• Task goal
Change "ਆਤਮਕ" to "ਅਧਿਆਤਮਕ" in the lines from the one with "ਇੱਕ ਵੇਲ ਦੀ ਤਰ੍ਹਾਂ ਹੈ, ਗ" up to and including the one with "ਧਾਰਮਿਕ ਕੰਮ ਇਉਂ ਹਨ, ਜਿ", and write out only those lines with nothing else altered.

Stored data entries:
= Beginning of Section =

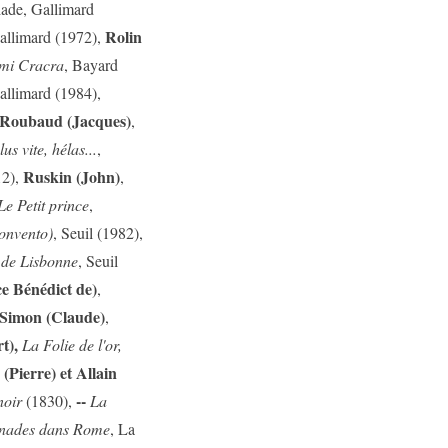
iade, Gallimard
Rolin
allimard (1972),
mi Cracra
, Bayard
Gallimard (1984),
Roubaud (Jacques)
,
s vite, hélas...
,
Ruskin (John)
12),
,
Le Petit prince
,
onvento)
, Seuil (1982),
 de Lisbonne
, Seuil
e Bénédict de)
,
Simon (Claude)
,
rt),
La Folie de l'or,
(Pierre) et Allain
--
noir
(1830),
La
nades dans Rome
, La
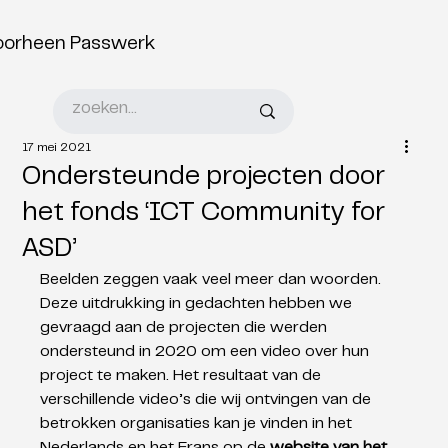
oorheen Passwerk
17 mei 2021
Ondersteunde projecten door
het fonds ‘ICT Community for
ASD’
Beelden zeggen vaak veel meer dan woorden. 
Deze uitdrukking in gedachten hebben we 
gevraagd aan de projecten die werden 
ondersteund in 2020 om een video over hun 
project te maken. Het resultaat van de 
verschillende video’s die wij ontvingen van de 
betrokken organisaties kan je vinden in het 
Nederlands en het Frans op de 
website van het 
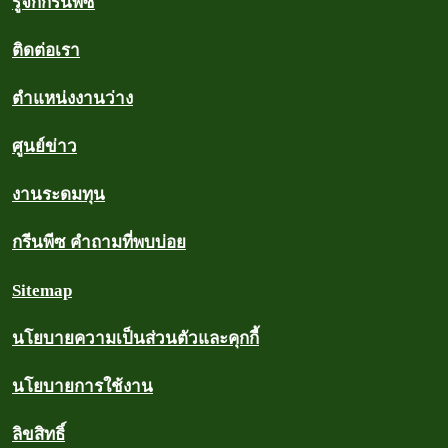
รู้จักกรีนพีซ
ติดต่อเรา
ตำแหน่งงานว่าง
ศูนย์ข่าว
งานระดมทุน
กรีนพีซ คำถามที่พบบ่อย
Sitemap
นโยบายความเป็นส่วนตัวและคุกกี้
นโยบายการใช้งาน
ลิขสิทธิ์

= End of Section =
= Beginning of Section =

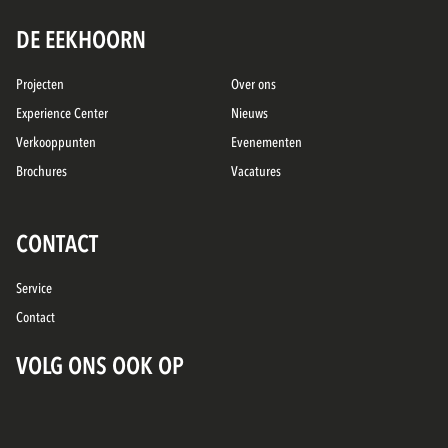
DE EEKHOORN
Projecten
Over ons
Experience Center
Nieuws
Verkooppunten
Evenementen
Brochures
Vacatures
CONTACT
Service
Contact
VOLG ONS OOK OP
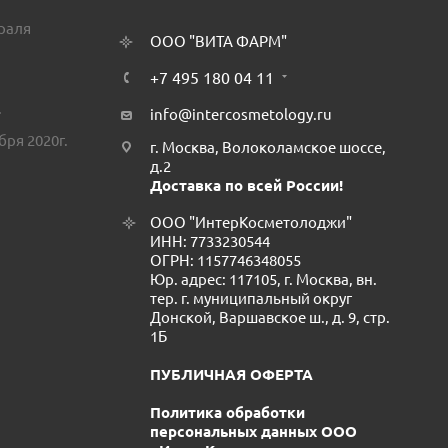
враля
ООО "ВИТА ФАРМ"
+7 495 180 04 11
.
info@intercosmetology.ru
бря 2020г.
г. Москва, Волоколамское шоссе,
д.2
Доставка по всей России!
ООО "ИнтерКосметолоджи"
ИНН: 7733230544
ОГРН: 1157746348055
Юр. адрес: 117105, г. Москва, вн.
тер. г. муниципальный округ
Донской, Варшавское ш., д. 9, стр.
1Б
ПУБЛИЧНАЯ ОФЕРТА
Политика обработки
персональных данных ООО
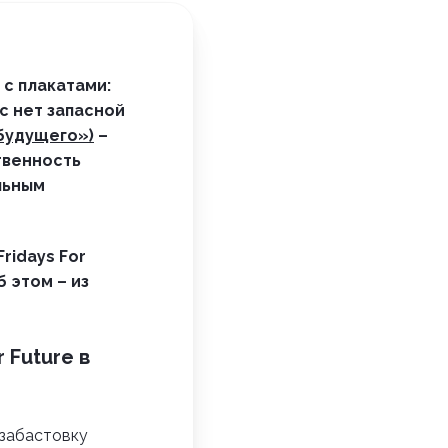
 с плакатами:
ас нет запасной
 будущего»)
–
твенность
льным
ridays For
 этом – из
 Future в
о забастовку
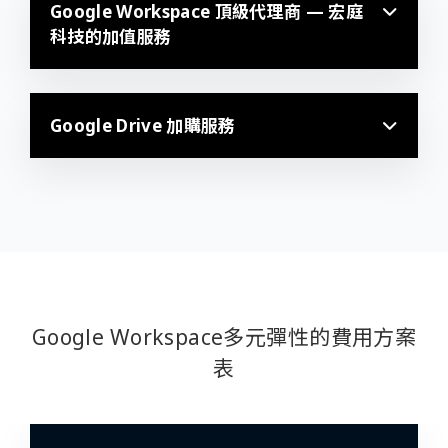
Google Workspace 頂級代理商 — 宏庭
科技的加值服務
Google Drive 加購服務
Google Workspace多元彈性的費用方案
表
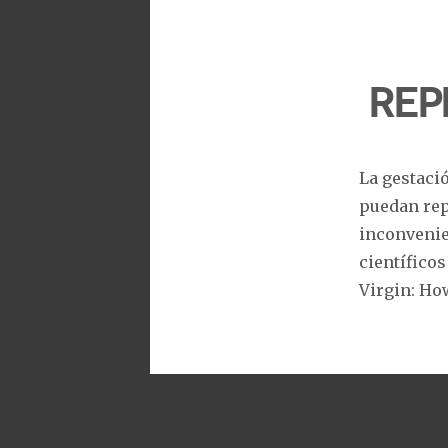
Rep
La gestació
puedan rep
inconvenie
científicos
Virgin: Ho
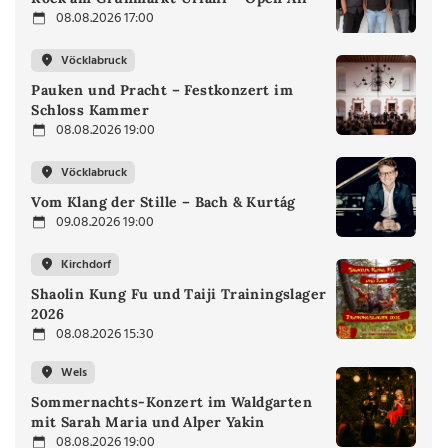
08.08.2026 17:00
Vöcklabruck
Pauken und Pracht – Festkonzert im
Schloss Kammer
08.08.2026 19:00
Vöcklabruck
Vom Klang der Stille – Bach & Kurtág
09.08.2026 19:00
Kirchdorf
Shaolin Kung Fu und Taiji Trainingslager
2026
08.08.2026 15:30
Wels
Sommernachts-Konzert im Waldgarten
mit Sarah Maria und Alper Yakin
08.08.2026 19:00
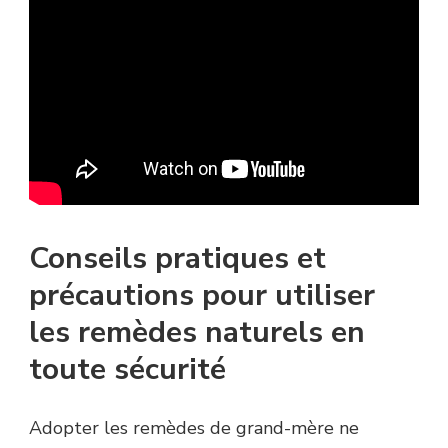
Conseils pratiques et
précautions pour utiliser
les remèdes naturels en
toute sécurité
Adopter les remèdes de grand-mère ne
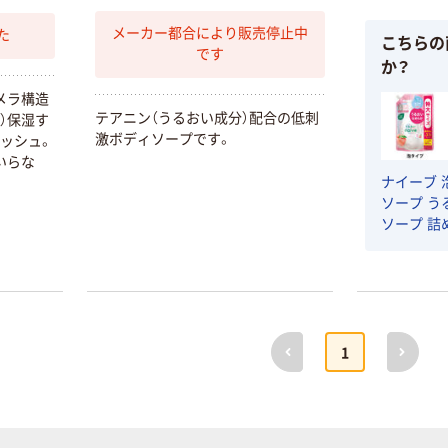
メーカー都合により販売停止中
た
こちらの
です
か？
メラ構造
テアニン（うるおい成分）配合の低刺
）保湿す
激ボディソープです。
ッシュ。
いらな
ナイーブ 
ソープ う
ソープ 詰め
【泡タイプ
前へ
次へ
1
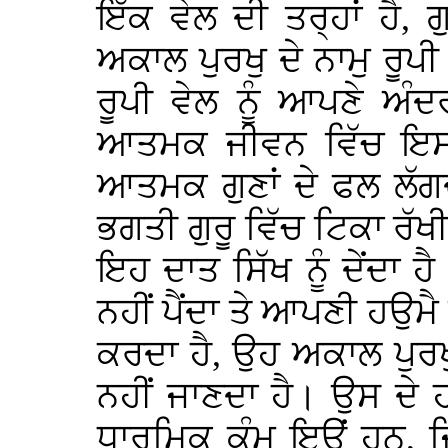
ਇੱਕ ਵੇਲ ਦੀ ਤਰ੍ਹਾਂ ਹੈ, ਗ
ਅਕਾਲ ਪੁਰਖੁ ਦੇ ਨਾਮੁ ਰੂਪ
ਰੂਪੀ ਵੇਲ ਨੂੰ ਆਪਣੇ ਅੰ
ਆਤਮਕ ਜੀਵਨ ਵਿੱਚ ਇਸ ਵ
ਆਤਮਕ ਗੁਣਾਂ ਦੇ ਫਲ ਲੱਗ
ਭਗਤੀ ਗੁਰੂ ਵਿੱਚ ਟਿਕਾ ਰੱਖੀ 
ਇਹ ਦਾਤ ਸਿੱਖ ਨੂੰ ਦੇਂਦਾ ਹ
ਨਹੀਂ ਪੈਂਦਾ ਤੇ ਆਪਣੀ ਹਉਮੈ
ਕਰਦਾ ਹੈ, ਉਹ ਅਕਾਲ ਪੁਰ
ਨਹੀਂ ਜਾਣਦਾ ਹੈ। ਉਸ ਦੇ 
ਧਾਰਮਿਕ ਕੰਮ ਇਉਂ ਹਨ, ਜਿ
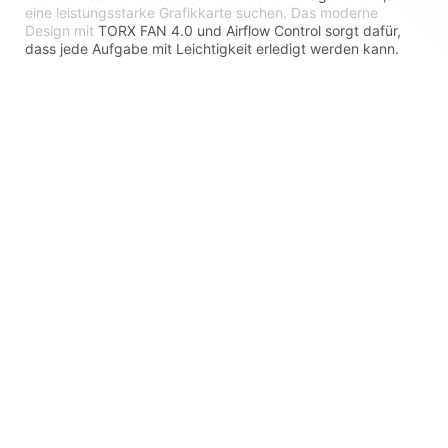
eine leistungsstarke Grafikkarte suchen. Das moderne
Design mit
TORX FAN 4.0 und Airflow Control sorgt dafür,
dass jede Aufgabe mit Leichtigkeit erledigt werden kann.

= End of Section =

• Written reply
ਇੱਕ ਵੇਲ ਦੀ ਤਰ੍ਹਾਂ ਹੈ, ਗ
ਅਕਾਲ ਪੁਰਖੁ ਦੇ ਨਾਮੁ ਰੂਪ
ਰੂਪੀ ਵੇਲ ਨੂੰ ਆਪਣੇ ਅੰ
ਅਧਿਆਤਮਕ ਜੀਵਨ ਵਿੱਚ ਇਸ ਵ
ਅਧਿਆਤਮਕ ਗੁਣਾਂ ਦੇ ਫਲ ਲੱਗ
ਭਗਤੀ ਗੁਰੂ ਵਿੱਚ ਟਿਕਾ ਰੱਖੀ 
ਇਹ ਦਾਤ ਸਿੱਖ ਨੂੰ ਦੇਂਦਾ ਹ
ਨਹੀਂ ਪੈਂਦਾ ਤੇ ਆਪਣੀ ਹਉਮੈ
ਕਰਦਾ ਹੈ, ਉਹ ਅਕਾਲ ਪੁਰ
ਨਹੀਂ ਜਾਣਦਾ ਹੈ। ਉਸ ਦੇ 
ਧਾਰਮਿਕ ਕੰਮ ਇਉਂ ਹਨ, ਜਿ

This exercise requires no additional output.